MY DARLING CLEMENTINE

Country Darkness Vol. 2 (Fretsore Records)


Here’s something which with the wisdom of hindsight – the basis of many a critical career, let’s be honest – seems so obvious a route that it’s tempting to underplay the effectiveness of the result. Elvis Costello songs sung as country duets, and not just the ones he wrote with George Jones (and probably Tammy Wynette) in mind, feels right. Feels natural.


He was a country music fan from when he was still Declan – or even DP - McManus, a man who recorded his first album at the height of punk with a pedal steel more prominent than a slashed amp, who three years later took his alcohol-soaked band to Nashville to record an album of country covers while the sceptical legend of countrypolitan, Billy Sherrill manned the boards and wondered if he’d finally see someone drink more than The Possum Jones, an artist who would later write and/or sing with Loretta Lynne and Emmylou Harris (as well as cover her first duet partner, Gram Parsons), and return to Nashville to record two Americana-ish albums earlier this century.


Mind you, obvious and successful ain’t always been bosom buddies, and it’s worth noting that the great country duets pitch two spirits sometimes against each other, sometimes against a greater force, but always as two halves of one story. The failures pair voices and hope the split service doubles the appeal rather than halve the effectiveness.


So some applause for English duo, Michael Weston King and Lou Dalgleish, who have found a path to flesh out four songs here (there being four more on Vol. 1, which was released last year, and presumably another four on Vol. 3) as more than point and counterpoint, or quirk and oddity, but something broader and capable of amplifying the base material.

Alternating verses and combining for the choruses, using his old school country low tenor and her more flexible, more easily reshaped to character, they find the conversations within. They make them feel like they’ve always been duets.

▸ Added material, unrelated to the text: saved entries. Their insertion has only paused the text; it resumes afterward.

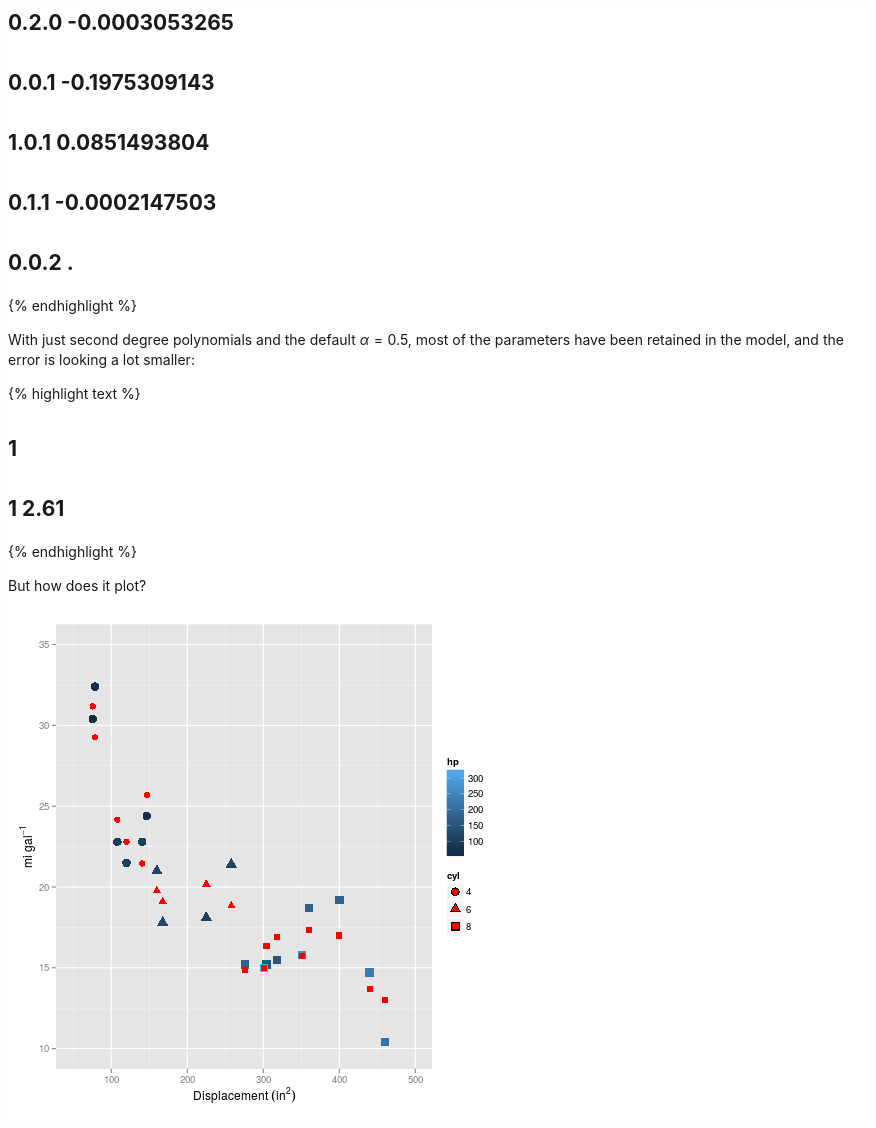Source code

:## 0.2.0       -0.0003053265
## 0.0.1       -0.1975309143
## 1.0.1        0.0851493804
## 0.1.1       -0.0002147503
## 0.0.2        .
{% endhighlight %}
 
With just second degree polynomials and the default $\alpha = 0.5$, most of the parameters have been retained in the model, and the error is looking a lot smaller:
 

{% highlight text %}
##      1
## 1 2.61
{% endhighlight %}
 
But how does it plot?
 
[![plot of chunk 2015-08-08-glmnet4](/figures/2015-08-08-glmnet4-1.png)](/figures/2015-08-08-glmnet4-1.png)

The churchified soul of Either Side Of The Same Town finds them bruised from the night before, a little tentative to admit their place, but as the song nears its end they begin to break free, looking for some higher power to resolve this. In Too Soon To Know though, they are studies in contrast in a song which Sherrill would have filled with strings and choir but here plays more as a shadow play: King bringing some of the wracked need of the very Jones-like man alone with the bottle; Dalgleish replying with the relieved and yet regretful tone of the woman half out the door.


In the honky tonk morality tale I Lost You, the voices mirror the interaction of danceable and prickly in the rhythm and the guitar, Dalgleish flying lightly through the drama while King begins to let the sharper edge show. But in the fun fair immorality tale of Different Finger they each sound like someone on the verge of reckless freedom, while making it clear their decisions, like their needs, are running independently of each other.


Applause too for bringing in pianist and longterm Costello collaborator, Steve Nieve, as the potent third weapon, the basis on which the band tracks were later added. His playing brings a tequila bar solo to the border country high step dance of Different Finger as comfortably as it hints at the heaviness beneath the torched ballad Too Soon To Know, it slyly blends Euro romanticism and Elvis Presley’s TCB Band in I Lost You as easily as it lays out a Muscle Shoals intensity to Either Side Of The Same Town.


Having belatedly discovered Vol. 1 of this series – which features the song Costello and George Jone duetted on 40 years ago, Stranger In The House, refashioned in the form of a mid-60s Roy Orbison number - after this one turned up, I’m genuinely keen to see what My Darling Clementine do with some or all of the rest of the 25 songs they laid down with Nieve.